All those petty squabbles and minor insults - as refracted through the prism of teenage eyes so that they're magnified at the time into events of far more significance than they really are - come back to haunt the characters' adult selves at a college reunion. This is as if Stephen Sondheim's Follies (premiered on Broadway a decade earlier and a clear influence) has been rewritten not as a reunion of showgirls but of the far more universal experience of schoolkids. And even if Jeffrey Kindley's book for this show is inevitably of a specifically American experience - complete with senior proms, cheerleaders and swearing allegiance to the flag - we've all been there in one way or another.
Carnelia's sweet, melancholic and reflective melodies reveal a delightful musical voice, delightfully rendered here by a terrific ensemble of nine good-looking actors and three fine musicians (led by Martin Lowe from the piano).

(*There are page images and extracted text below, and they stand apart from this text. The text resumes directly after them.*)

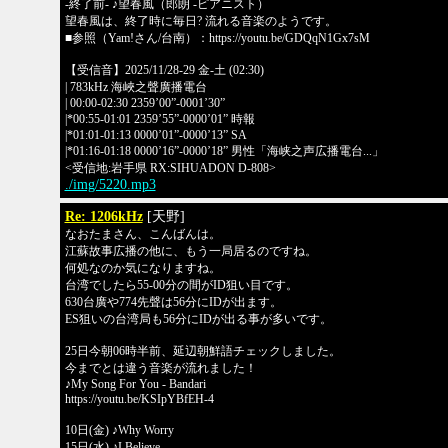
-終了前- ♪望春風（郎朗 -ピアニスト）
望春風は、終了時に毎日? 流れる音楽のようです。
■参照（Yam!さん/台南）：https://youtu.be/GDQqN1Gx7sM
【受信音】2025/11/28-29 金-土 (02:30)
| 783kHz 海峽之聲廣播電台
| 00:00-02:30 2359’00”-0001’30”
|*00:55-01:01 2359’55”-0000’01” 時報
|*01:01-01:13 0000’01”-0000’13” SA
|*01:16-01:18 0000’16”-0000’18” 男性「海峡之声広播電台...」
<受信地:岩手県 RX:SIHUADON D-808>
./img/5220.mp3
Re: 1206kHz
[天野]
なおたまさん、こんばんは。
江蘇故事広播の他に、もう一局居るのですね。
何処なのか気になりますね。
台湾でしたら55-00分の間がID狙い目です。
630台廣や774先聲は56分にIDが出ます。
ES狙いの台湾局も56分にIDが出る事が多いです。
25日今朝06時半前、延辺朝鮮語チェックしました。
今までとは違う音楽が流れました！
♪My Song For You - Bandari
https://youtu.be/KSIpYBfEH-4
10日(金) ♪Why Worry
15日(水) ♪I Believe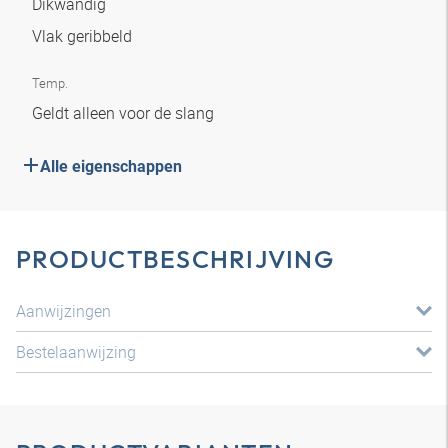
Dikwandig
Vlak geribbeld
Temp.
Geldt alleen voor de slang
Alle eigenschappen
PRODUCTBESCHRIJVING
Aanwijzingen
Bestelaanwijzing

Though the Bridewell demonstrates here, as always, that it is at the forefront of London's musical theatre developments - and also one of the most versatile of all performance spaces in the capital - one disservice to the effectiveness of High School is the seating configuration adopted. This time the audience is seated on two long, facing sides on either side of a traverse stage that cuts through the middle of them. Nonetheless, if Matthew Ryan's production comes across occasionally as a little clumsy and untidy as a result, it's not enough to spoil what is really quite a treat!